至於死法更是千奇百怪,有壓力大懸樑自盡的,有着涼生病的,有食物中毒的,居然還有被毒蛇或毒蟲咬死的!
即便能囫圇個地從考場出來,也不保證就能繼續活下去。放榜之後,那些名落孫山的考生,那些沒有銀錢返回家鄉的窮舉子,不知多少人會跳河投井,一死了之。
……
楚溪客之前也聽黃瑜等人唸叨過,說是科舉考試題量很大,單是四書五經一科就要考上足足三天三夜,考生們被關在一個狹小的考舍中,食物馬桶都由自己準備,喫喝拉撒全在裏面,爲了防止考生夾帶,還不能穿太厚的衣服。因此,有很多考生堅持不到寫完就被擡了出來。
當時,楚溪客還能客觀地說上一句:“環境簡陋,又面臨如此大的精神壓力,確實容易扛不住。”
然而此刻,聽到那一串串觸目驚心的數字,聽着諸位博士沉痛的語調,他才深切地感受到古代科舉考試的殘酷。
姜紓等人討論的重點就是怎樣改善考舍環境,如何保障考生的身心健康,以及放榜之後那些落第考生的去留問題。
大佬們並非沒有法子,只是所有辦法都涉及到兩樣東西,一是錢,一是人手。
實際上,每年科考戶部撥的銀錢都不少,然而層層盤剝下來,真正用到考生身上的就不多了。
人手的話更是棘手,文官這邊沒有那麼多人,禁軍與十六衛人數倒是多,但是畢竟是科考大事,文官集團內鬥再厲害,也不想讓武官摻和進來。
因此,說來說去,最後依舊是一籌莫展。
楚溪客坐不住了,藉着交大字的機會走到姜紓身邊,悄悄扯扯他的衣袖。
不成想,姜紓還沒說話,國子祭酒就突然開口:“你是不是有什麼鬼主意?若有,就大大方方說出來,幾歲了,還學小孩子做派!”
楚溪客訕訕一笑:“那個,我就真說了……”
國子祭酒一拍桌子:“說!”
一時間,諸位大佬的目光齊刷刷匯聚到楚溪客臉上。
楚溪客還有點小緊張,又忍不住去拽姜紓的衣角了。
大佬們忍俊不禁,說到底,還是個孩子。
接下來楚溪客的一番話讓他們對“孩子”兩個字有了新的認識。
“錢的問題,可以用‘招標’來解決。”
楚溪客之前就主持修建過廊橋,前不久又蓋了桃花源,因此對長安的木料、磚瓦、人工費等有了大致的瞭解,按照戶部撥的那些銀錢,別說改善考場環境,就算重新蓋個考場都夠了。
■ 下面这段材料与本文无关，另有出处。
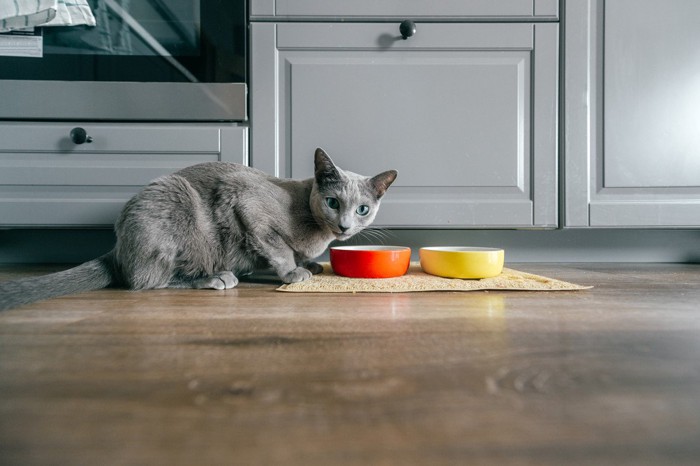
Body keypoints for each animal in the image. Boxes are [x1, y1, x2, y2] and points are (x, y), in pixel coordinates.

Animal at [0, 147, 396, 312]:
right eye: (332, 202)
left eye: (362, 209)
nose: (344, 226)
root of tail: (116, 247)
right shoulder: (246, 200)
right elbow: (278, 247)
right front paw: (294, 272)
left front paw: (310, 264)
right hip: (174, 203)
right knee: (146, 280)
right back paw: (215, 277)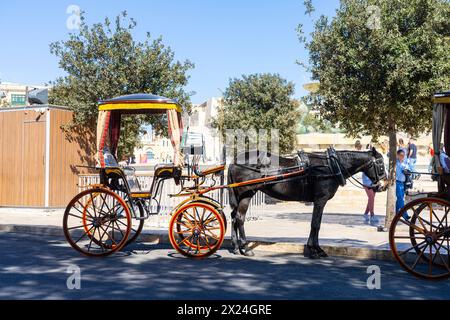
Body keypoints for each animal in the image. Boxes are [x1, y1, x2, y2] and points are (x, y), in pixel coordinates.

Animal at [229, 148, 386, 258]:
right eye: (381, 165)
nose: (383, 186)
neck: (330, 166)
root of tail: (234, 161)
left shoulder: (320, 201)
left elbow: (317, 224)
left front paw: (315, 248)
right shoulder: (320, 200)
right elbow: (315, 224)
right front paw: (314, 249)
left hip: (239, 195)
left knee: (233, 217)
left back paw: (236, 247)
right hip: (247, 194)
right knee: (240, 218)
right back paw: (245, 248)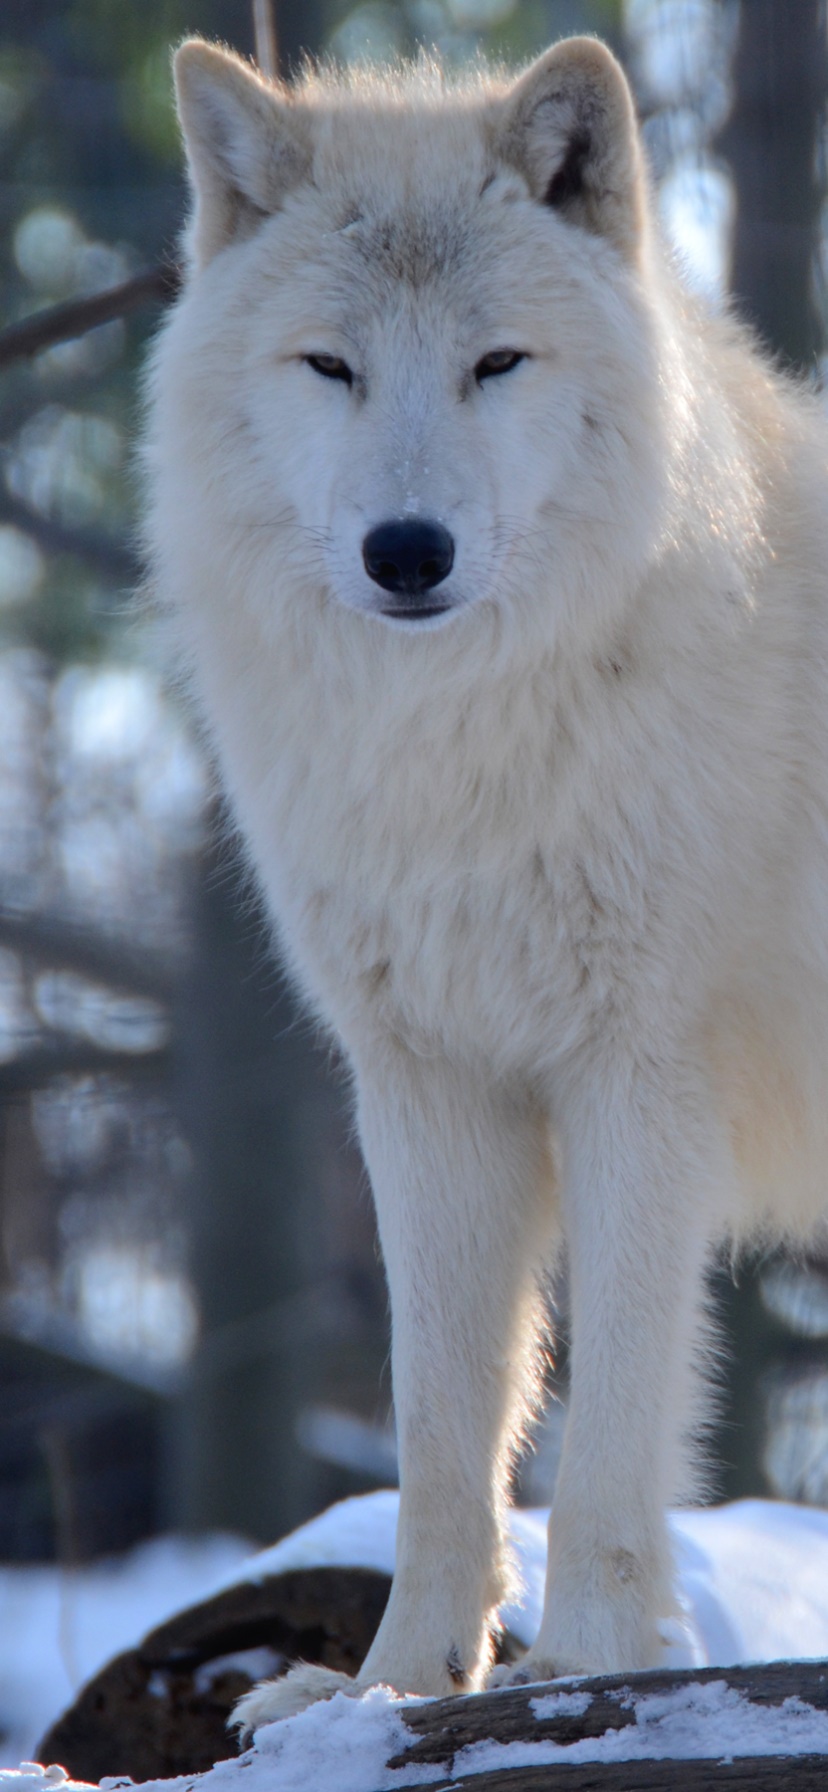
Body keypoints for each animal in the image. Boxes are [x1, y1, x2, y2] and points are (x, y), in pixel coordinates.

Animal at [144, 31, 828, 1724]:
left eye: (497, 364)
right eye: (330, 367)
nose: (407, 551)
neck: (467, 749)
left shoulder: (640, 1080)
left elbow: (608, 1435)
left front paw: (580, 1666)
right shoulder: (426, 1090)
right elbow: (444, 1436)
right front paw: (390, 1687)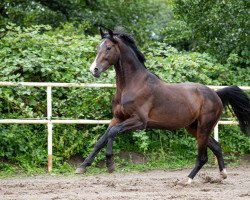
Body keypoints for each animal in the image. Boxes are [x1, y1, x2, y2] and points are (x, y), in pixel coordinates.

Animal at [76, 28, 250, 184]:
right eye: (98, 47)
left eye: (108, 48)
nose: (94, 70)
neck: (132, 85)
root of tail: (216, 94)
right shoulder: (117, 118)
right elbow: (101, 139)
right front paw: (82, 166)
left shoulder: (139, 122)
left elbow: (112, 133)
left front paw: (110, 164)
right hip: (194, 128)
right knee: (217, 147)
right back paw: (222, 175)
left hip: (204, 127)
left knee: (203, 157)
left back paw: (186, 180)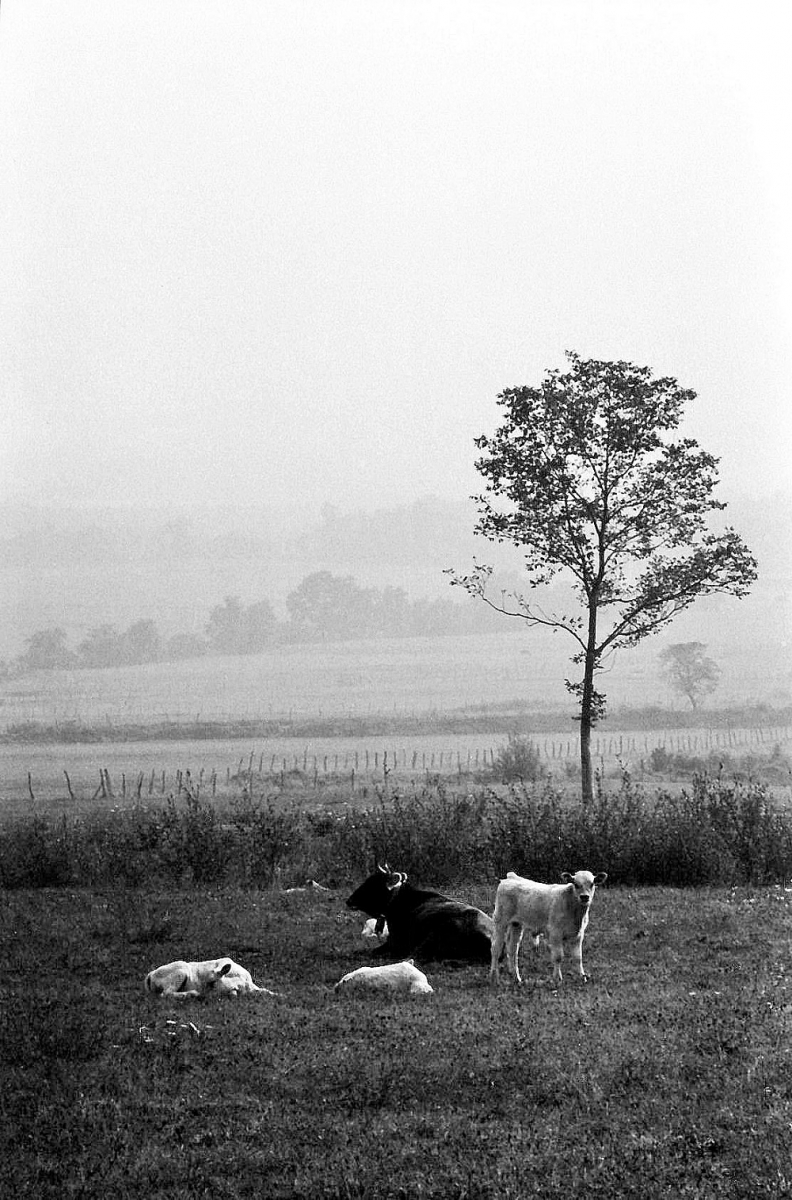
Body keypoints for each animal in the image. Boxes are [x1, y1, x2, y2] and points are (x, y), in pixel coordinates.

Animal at [142, 960, 278, 998]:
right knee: (166, 994)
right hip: (179, 971)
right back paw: (191, 994)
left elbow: (265, 990)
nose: (205, 994)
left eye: (212, 983)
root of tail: (151, 974)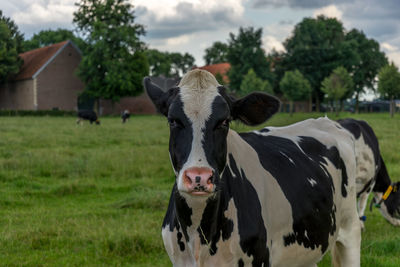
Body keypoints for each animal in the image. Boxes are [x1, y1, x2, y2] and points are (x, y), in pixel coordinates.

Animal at [144, 69, 360, 267]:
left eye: (224, 121)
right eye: (173, 120)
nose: (199, 177)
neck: (199, 238)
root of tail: (326, 120)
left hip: (350, 230)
“先生們可去過廊橋美食街?美食街的攤位並非固定,而是可拆卸的,白天拼在一起就是美食街,到了宵禁之時各家把自己的小喫車拉走,廊橋就會變成一條寬敞的通道……”
緊接着,他又想到了建築工地的臨時集裝房。
如果按照美食街的組裝形式,找一處空地,建一片臨時集裝房,數千名考生就不必擠在禮部貢院那個小地方了。
等到考試結束,臨時集裝房可以隨時拆除,拆下來的木料也不會浪費,可以當做一手建材轉賣出去,也能存在庫房裏下一次繼續用。
“至於‘招標’,說白了就是戶部把錢拿出來,不直接交給工部或敕造局,而是從民間招攬手藝人,質量好、價錢低者得之。”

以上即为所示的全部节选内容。